I found a plan in shop notes on projects to build with a single sheet of plywood. Well, in the shop, I'm cheap, and normally roll with OSB for most of my furnishings, and I really liked their design for a storage cart for cutoff pieces. The design is great for browsing your cutoffs easily and moving around the shop. It is also great for showing how low my supply of long stock actually is since it got all these pieces off the wall.

Well, here it is. Very simple to build, it took about 3 to 4 hours. Nothing fancy, all butt joints, no glue, sitting on casters.

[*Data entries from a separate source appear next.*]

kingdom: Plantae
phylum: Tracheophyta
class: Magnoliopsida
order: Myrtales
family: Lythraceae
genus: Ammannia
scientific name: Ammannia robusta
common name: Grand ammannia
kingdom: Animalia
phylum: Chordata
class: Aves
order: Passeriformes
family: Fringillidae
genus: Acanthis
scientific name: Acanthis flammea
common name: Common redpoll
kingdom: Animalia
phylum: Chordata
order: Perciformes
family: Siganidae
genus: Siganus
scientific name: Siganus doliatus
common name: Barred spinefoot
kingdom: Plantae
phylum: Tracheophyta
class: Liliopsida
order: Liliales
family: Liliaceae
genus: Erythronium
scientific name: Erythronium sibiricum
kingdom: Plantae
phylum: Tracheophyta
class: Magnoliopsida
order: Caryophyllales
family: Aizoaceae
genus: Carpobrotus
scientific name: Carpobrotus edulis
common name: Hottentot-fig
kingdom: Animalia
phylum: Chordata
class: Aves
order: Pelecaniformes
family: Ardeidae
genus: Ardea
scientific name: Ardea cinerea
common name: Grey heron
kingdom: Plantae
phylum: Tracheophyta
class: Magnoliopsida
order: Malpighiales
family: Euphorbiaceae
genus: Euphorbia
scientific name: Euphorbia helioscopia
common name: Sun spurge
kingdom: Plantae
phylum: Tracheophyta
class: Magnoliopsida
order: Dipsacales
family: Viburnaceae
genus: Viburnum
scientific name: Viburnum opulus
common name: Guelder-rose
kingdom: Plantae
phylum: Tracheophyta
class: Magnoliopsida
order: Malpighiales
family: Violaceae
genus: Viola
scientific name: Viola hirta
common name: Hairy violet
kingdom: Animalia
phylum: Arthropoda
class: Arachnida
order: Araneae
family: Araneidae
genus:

And yes, I'm aware the sides are somewhat crooked. It's a shop fixture, I don't really care. It was a minor measurement mistake with the circular saw so i ended up "pulling" the top of the side in to mate with the middle divider LOL.


----------



## KRM45 (Nov 27, 2011)

Looks good and functional. Just what's needed in the shop.


----------



## Hubbard (Jan 1, 2012)

Absolutely. And thank you


----------



## Chaincarver Steve (Jul 30, 2011)

Looks good. And it has to be a big upgrade from the alternative of leaning all of your scraps against the wall. One of these days I'll make one. I'll been telling myself to for a long time now. Until then... well, I'll continue to have boards and cutoffs leaning up against anything and everything.


----------



## sanchez (Feb 18, 2010)

Much better idea than my 5 gallon bucket and wall lean method! :thumbsup:


----------



## Wood85 (Jan 9, 2012)

That's awesome Hubbard! I've been thinking about a scrap/cut-off rolling cart for a few months now but I'm still trying to come up with a practical design! I really like that one because of the angle cuts in the front that seem like it would make it easier to get to the small pieces in the front. Thank you for this, I might build one something like it! Keep up the good work!

-Steve


----------



## Hubbard (Jan 1, 2012)

It really does work out well. I love the angled front. It makes it super easy to browse what ya got. Btw it's from Shop Notes 71. Thanks again for the feedback everyone. Oh and there is also a divider in the middle as well to help with keeping lengths separated.


----------



## pineguy (Feb 26, 2012)

what did it cost to build? did you use 1/2" or 7/16"


----------